Militants of the Islamic State of Iraq and the Levant (ISIL) standing over a dead body at an unknown location in the Salaheddin province. (AFP Photo / HO / Welayat Salahuddin)

Russia submitted a draft statement to the Security Council on Monday night that would ban crude oil sales by terrorist organizations in Syria and Iraq, and potentially sanction anyone that does business with them. The measure “strongly condemns any engagement in direct or indirect trade of oil from Syria involving terrorist groups, and reiterates that such engagement constitutes financial support for entities designated by the Security Council 1267/1989 Committee as terrorist.”

The statement also calls on all member states to take “necessary measures” to stop “nationals, entities and individuals” from engaging in transactions linked to non-state actors in the oil industry in Syria.

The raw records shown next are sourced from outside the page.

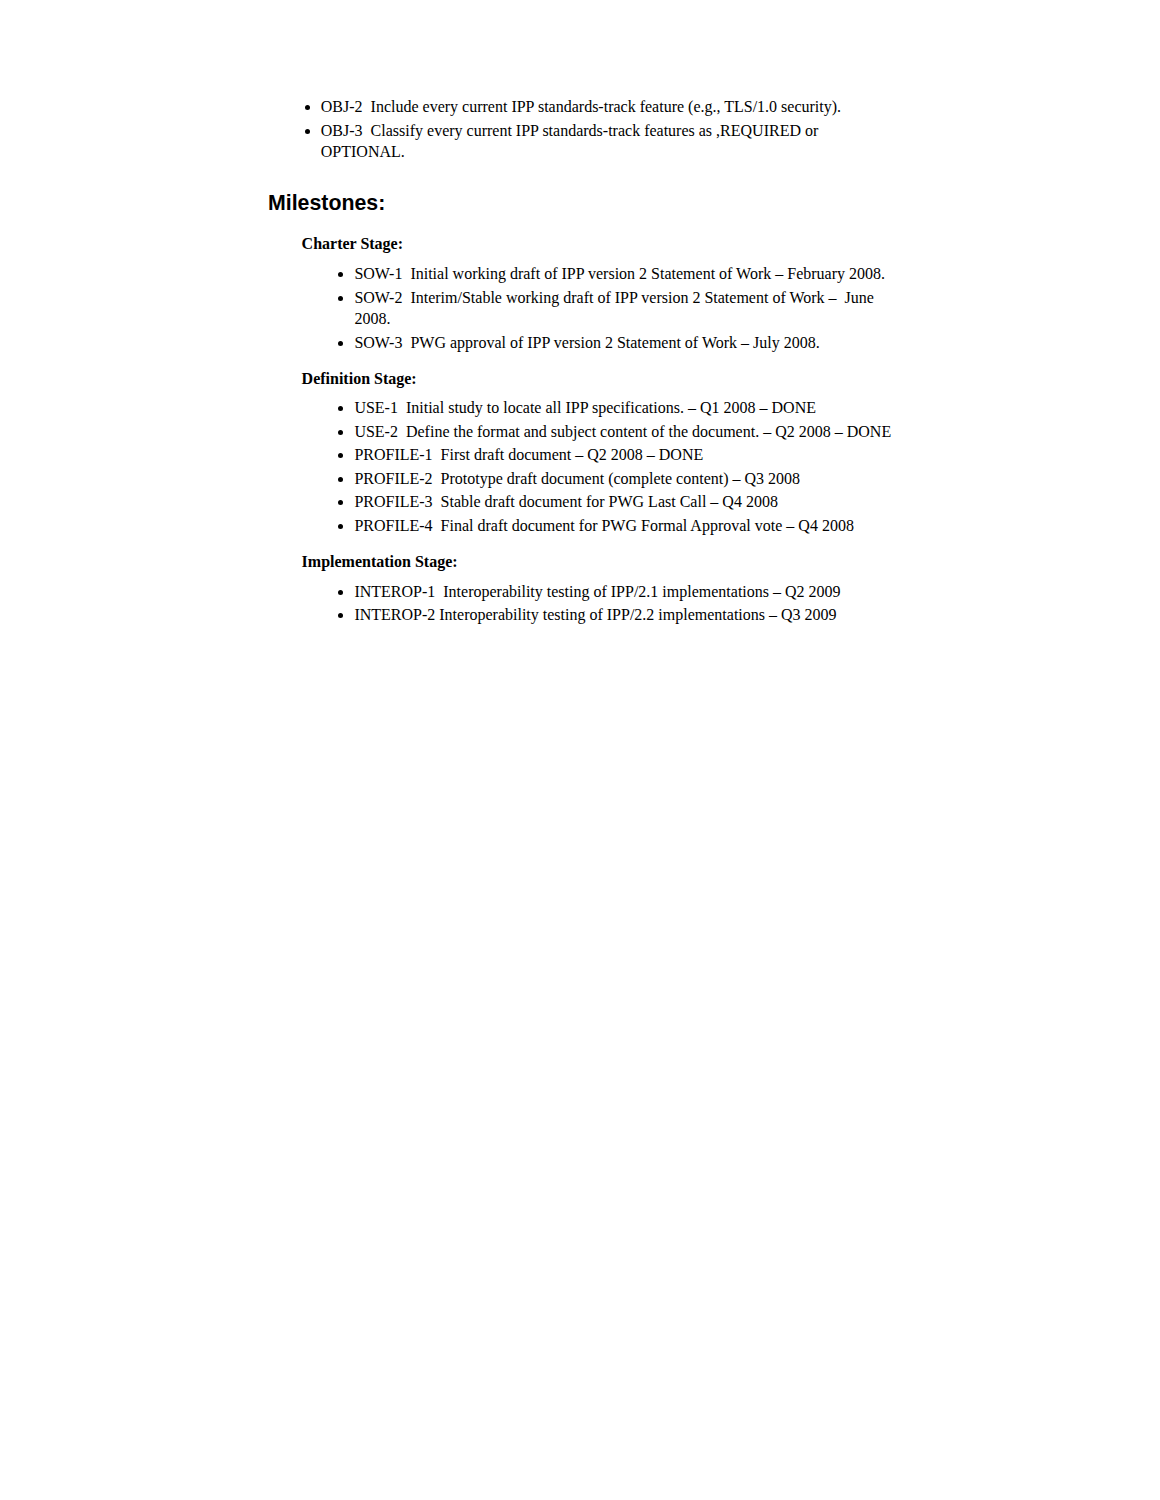OBJ-2 Include every current IPP standards-track feature (e.g., TLS/1.0 security).
OBJ-3 Classify every current IPP standards-track features as ,REQUIRED or OPTIONAL.
Milestones:
Charter Stage:
SOW-1 Initial working draft of IPP version 2 Statement of Work – February 2008.
SOW-2 Interim/Stable working draft of IPP version 2 Statement of Work – June 2008.
SOW-3 PWG approval of IPP version 2 Statement of Work – July 2008.
Definition Stage:
USE-1 Initial study to locate all IPP specifications. – Q1 2008 – DONE
USE-2 Define the format and subject content of the document. – Q2 2008 – DONE
PROFILE-1 First draft document – Q2 2008 – DONE
PROFILE-2 Prototype draft document (complete content) – Q3 2008
PROFILE-3 Stable draft document for PWG Last Call – Q4 2008
PROFILE-4 Final draft document for PWG Formal Approval vote – Q4 2008
Implementation Stage:
INTEROP-1 Interoperability testing of IPP/2.1 implementations – Q2 2009
INTEROP-2 Interoperability testing of IPP/2.2 implementations – Q3 2009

The Russia-backed statement will be discussed in the coming days at the Security Council. If it is adopted it will be less binding than a resolution, but will still send out a strong message to those trading oil with the Islamic State of Iraq and Syria (ISIS) and the al-Nusra Front in Syria and Iraq.

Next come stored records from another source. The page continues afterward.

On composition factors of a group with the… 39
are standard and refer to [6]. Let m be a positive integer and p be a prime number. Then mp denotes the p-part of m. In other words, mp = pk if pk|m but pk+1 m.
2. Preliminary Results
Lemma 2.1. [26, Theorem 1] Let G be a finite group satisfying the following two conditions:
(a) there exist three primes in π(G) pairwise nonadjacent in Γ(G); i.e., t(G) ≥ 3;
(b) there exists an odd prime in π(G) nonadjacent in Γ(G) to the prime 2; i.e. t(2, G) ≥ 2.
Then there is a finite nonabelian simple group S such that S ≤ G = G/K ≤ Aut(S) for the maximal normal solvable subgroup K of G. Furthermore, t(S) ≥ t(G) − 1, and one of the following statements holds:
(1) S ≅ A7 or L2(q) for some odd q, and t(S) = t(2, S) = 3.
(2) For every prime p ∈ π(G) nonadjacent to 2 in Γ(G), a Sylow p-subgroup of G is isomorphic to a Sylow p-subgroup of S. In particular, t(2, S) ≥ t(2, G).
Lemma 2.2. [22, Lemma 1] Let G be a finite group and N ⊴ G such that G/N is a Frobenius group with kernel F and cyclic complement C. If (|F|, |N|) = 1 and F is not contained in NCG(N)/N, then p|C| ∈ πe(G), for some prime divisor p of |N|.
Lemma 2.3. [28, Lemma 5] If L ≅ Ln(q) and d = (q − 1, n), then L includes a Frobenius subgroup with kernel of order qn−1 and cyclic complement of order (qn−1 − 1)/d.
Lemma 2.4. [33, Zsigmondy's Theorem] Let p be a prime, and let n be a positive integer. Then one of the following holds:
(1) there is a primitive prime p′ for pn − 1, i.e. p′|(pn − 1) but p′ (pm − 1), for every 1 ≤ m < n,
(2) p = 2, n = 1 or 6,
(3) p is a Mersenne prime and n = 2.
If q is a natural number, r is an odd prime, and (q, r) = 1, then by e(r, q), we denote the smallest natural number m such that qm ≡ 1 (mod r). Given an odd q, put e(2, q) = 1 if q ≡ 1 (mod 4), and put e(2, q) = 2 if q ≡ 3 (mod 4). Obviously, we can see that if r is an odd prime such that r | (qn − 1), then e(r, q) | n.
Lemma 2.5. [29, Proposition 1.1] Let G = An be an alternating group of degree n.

Russia’s Permanent Ambassador to the UN, Vitaly Churkin, told reporters that one of the main sources of finance for terrorists in the Middle East was the sale of oil to “various countries” through intermediaries.

“We know that terrorist organizations are doing illegal oil trading from the territories of both Syria and Iraq,”
he said. Commenting on the Security Council meeting on Monday, Churkin said the US had pushed for the wording to be changed in the statement.

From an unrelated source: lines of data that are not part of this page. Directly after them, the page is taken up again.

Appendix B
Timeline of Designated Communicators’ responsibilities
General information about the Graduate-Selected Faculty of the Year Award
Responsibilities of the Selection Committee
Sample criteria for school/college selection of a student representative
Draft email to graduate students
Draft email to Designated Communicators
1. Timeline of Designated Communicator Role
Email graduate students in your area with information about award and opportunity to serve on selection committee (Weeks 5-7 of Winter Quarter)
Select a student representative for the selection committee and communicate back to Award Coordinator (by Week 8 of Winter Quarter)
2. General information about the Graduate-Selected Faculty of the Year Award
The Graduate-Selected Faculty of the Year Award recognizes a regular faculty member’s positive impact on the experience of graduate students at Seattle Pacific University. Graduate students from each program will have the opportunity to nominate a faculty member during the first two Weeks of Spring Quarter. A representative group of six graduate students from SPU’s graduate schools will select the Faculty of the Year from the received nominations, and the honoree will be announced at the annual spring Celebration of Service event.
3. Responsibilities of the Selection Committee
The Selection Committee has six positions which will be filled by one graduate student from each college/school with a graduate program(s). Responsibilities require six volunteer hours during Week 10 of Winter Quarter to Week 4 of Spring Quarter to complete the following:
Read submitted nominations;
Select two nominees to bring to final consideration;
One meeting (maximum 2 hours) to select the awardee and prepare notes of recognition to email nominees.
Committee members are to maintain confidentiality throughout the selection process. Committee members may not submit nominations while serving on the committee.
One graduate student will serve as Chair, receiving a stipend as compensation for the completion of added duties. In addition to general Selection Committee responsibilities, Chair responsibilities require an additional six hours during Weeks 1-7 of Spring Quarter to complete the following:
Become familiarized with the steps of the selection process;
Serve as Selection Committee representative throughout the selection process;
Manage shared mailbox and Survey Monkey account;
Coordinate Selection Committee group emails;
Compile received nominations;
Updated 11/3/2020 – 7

“We had bilateral negotiations with the United States and the American delegation did everything they could to dilute the wording of the document. We would have preferred a much stronger statement,”
said the diplomat.

The UN Security Council statement comes after ISIS militants overran four small oilfields in northern Iraq last month. Reports have emerged that after taking control of the facilities, ISIS militants began sending the crude oil over to neighboring Syria to be processed and then sold.

The militant Sunni organization then uses the revenues from the oil sales to finance the newly-formed Islamic State, which spans the border region between Syria and northern Iraq. ISIS began seizing vast swathes of northern Iraq last month, starting with the country’s second-largest city, Mosul.

The group has promised to take the fight to Baghdad and has accused Shiite Prime Minister Nouri al-Maliki of discriminating against Iraq’s Sunni minority.